Saturday, December 18, 2010

Protestants and the Rosary

(Sharing at the Novena to Our Mother of Perpetual Help on 18 December 2010)


If you were to do a Google search on the Protestants and the Rosary, you would find that for many Protestants, the Rosary captures everything that is wrong with Roman Catholicism – an excessive (and perhaps idolatrous) focus on Mary’s role and mechanical prayers. But is this a fair characterisation? And might it be that the Rosary has something to offer Protestants?

The “Praying to Mary” Objection: Since the Rosary consists largely of “Hail Mary”s, many Protestants see this as one more instance of Catholic Mariology. But Catholics will tell you that these are not prayers to Mary in the sense that one would pray to God the Father or to Jesus, but are requests asking for Mary’s intercession. There seems to be no good argument that it is wrong in principle to ask for the prayers of the Mother of God, if we allow, as we surely must, that it is alright to ask for the prayers of other living Christians and that death does not severe us from the Communion of the Saints.

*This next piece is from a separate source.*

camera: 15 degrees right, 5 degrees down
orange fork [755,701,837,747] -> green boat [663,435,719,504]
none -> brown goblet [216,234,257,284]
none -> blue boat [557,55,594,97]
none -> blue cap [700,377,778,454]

The “Vain Repetition” Objection: Do the Hail Mary’s and Our Father’s of the Rosary constitute “vain repetition” as condemned in the Bible? Well, most Protestants pray the Our Father (the Lord’s Prayer) as well as other pre-written prayers (the Psalms, etc.) so the objection cannot be to written prayers per se. Moreover, it seems that what Jesus is condemning in, e.g. Matthew 6:7 is a kind of prayer that seeks to cajole the deity into doing what you want by means of repetition. By contrast, the Rosary is intended to be a prayer wherein one meditates on the Mysteries of Christ’s life. The movement of the fingers and the lips are supposed to help avoid distractions and allow the mind and spirit to enter into a deeper contemplative state. This is not to say that the Rosary cannot become a mechanical or self-centered prayer, but so can any other prayer, including the ones we come up with ourselves.

In recent years, there has been a growing interest in the Rosary among the Anglicans, the Episcolians, Methodists and the Lutherans. Known as the Christian Prayer Beads, it is not used as a form of intercession but as an aid to prayer.

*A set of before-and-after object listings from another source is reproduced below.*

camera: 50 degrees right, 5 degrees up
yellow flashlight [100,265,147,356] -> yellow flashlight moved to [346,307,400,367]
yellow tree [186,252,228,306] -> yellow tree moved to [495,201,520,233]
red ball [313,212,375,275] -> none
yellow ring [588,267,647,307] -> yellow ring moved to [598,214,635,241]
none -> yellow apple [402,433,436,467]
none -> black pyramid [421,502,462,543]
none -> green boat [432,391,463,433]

An Anglican theologian and preacher, Austin Farrer, describe his own change of heart about the Rosary. He says that “If I had been asked two dozen years ago for an example of what Christ forbade when he said ’Use not vain repetitions,’ I should very likely have referred to the fingering of beads. But now if I wished to name a special sort of private devotion most likely to be of general profit, prayer on the beads is what I should name. Since my previous opinion was based on ignorance and my present opinion is based on experience, I am not ashamed of changing my mind.”


When all has been said about it, what the Rosary prayer does is to draw us to Jesus, and to help answer our prayer that we may see him more clearly, love him more dearly, and follow him more nearly, every day that we are given of this life on earth.